Не удивляясь, не оборачиваясь, Поль пошевелил ссохшимися губами:
— Да, плохо.
— А зачем заваривали кашу? А зачем варите эту кашу? Теперь понимаешь — что такое ваша цивилизация? Смерть…
Ледяной холодок пробегал по сухой коже, гудело в ушах, как будто гудели маховые колеса. Полю показалось, что от его шезлонга кто-то отошел… Быть может, почудилось, потому что хотелось услышать звук человеческих шагов. Но нет, он даже чувствовал запах солдатского сукна того человека, кто сказал ему дерзкие слова… Значит — правда, что на пароходе агенты Чека… Жаль, что прервался разговор…

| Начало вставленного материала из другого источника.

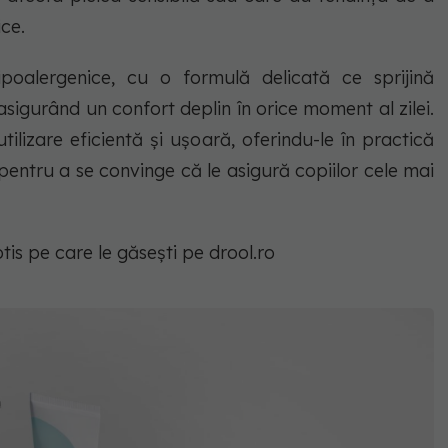
ce.
hipoalergenice, cu o formulă delicată ce sprijină
asigurând un confort deplin în orice moment al zilei.
tilizare eficientă și ușoară, oferindu-le în practică
pentru a se convinge că le asigură copiilor cele mai
is pe care le găsești pe drool.ro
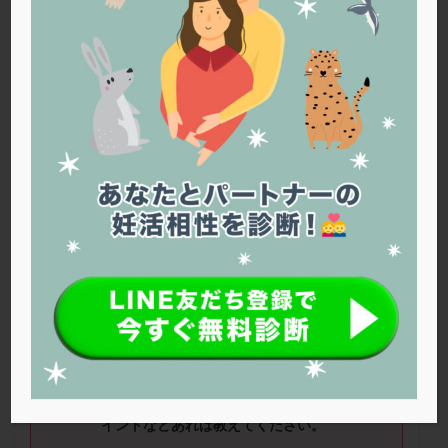
PQQ
PRP療法
SEET法
SLE
TESE
Th検査
TORIO検査
TRIO検査
ZyMot
アシストハッチング
アスピリン
アンタゴニスト法
アンチエイジング
インスリン抵抗性
イントラリピッド
ウトロゲスタン
エコー
エストラーナテープ
エストロゲン
オビドレル
おりもの
カウフマン療法
カウンセリング
ガニレスト
カバサール
カフェイン
カルシウムイオノファ
カンジタ
クラミジア
クリニック選び
グレード
クロミッド
■ニックネーム：
harapeko
さん（
34
歳） ■治療ステージ：顕微授精 ■妊
クロミフェン
ゴナールエフ
コロナウイルス
活期間：
2
～
3
年
コロナワクチン
サウナ
サプリ
サプリメント
シート法
シェーングレン症候群
ショート法
■質問①
保険適用と自費の体外受精は、どう
シリンジ法
スクラッチ
ステップアップ
やって選択すれば良いですか？
選ぶ基準やポ
イントなどあれば教えてください。
ステップダウン
ストレス
スプリット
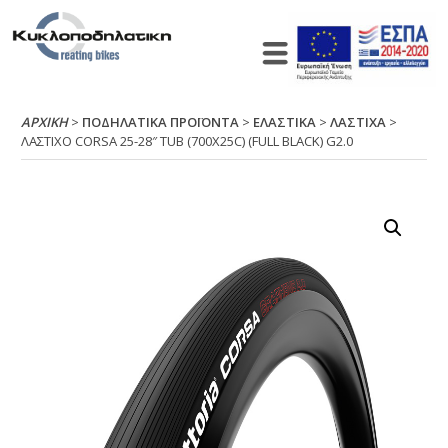
ΑΡΧΙΚΉ
>
ΠΟΔΗΛΑΤΙΚΑ ΠΡΟΪΟΝΤΑ
>
ΕΛΑΣΤΙΚΑ
>
ΛΑΣΤΙΧΑ
>
ΛΑΣΤΙΧΟ CΟRSΑ 25-28″ ΤUΒ (700Χ25C) (FULL ΒLΑCΚ) G2.0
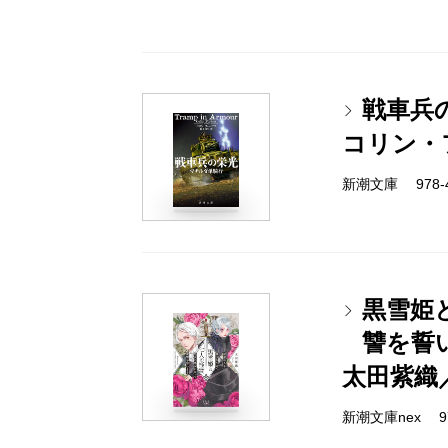
戦車兵
コリン・
新潮文庫 978-4-
黒雪姫
讐を誓
太田紫織
新潮文庫nex 978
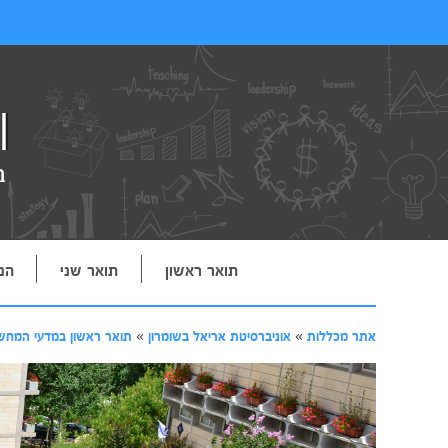
תואר ראשון
תואר שני
הנ
אתר מכללות
»
אוניברסיטת אריאל בשומרון
»
תואר ראשון במדעי המחש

И сейчас же на глаза Поля спустилась зыбкая картина воспоминаний. Он увидел…
…Глиняные стены жаркой хаты, большая белая печь с нарисованными на углах птицами и цветками. На земляном полу лежит на боку человек в коротком полушубке, руки завязаны за спиной. В кудрявых волосах запеклась кровь. Лицо, бледное от ненависти и страдания, обращено к Полю. Он говорит пофранцузски с грубоватым акцентом:
— Откуда приехал, туда и уезжай… Здесь не Африка; мы хоть и дикие, да не дикари… Свободу свою не продадим. До последнего человека будем драться… Слышишь ты — России колонией не бывать! Врешь, брат, под твоими красивыми словами — плантатор.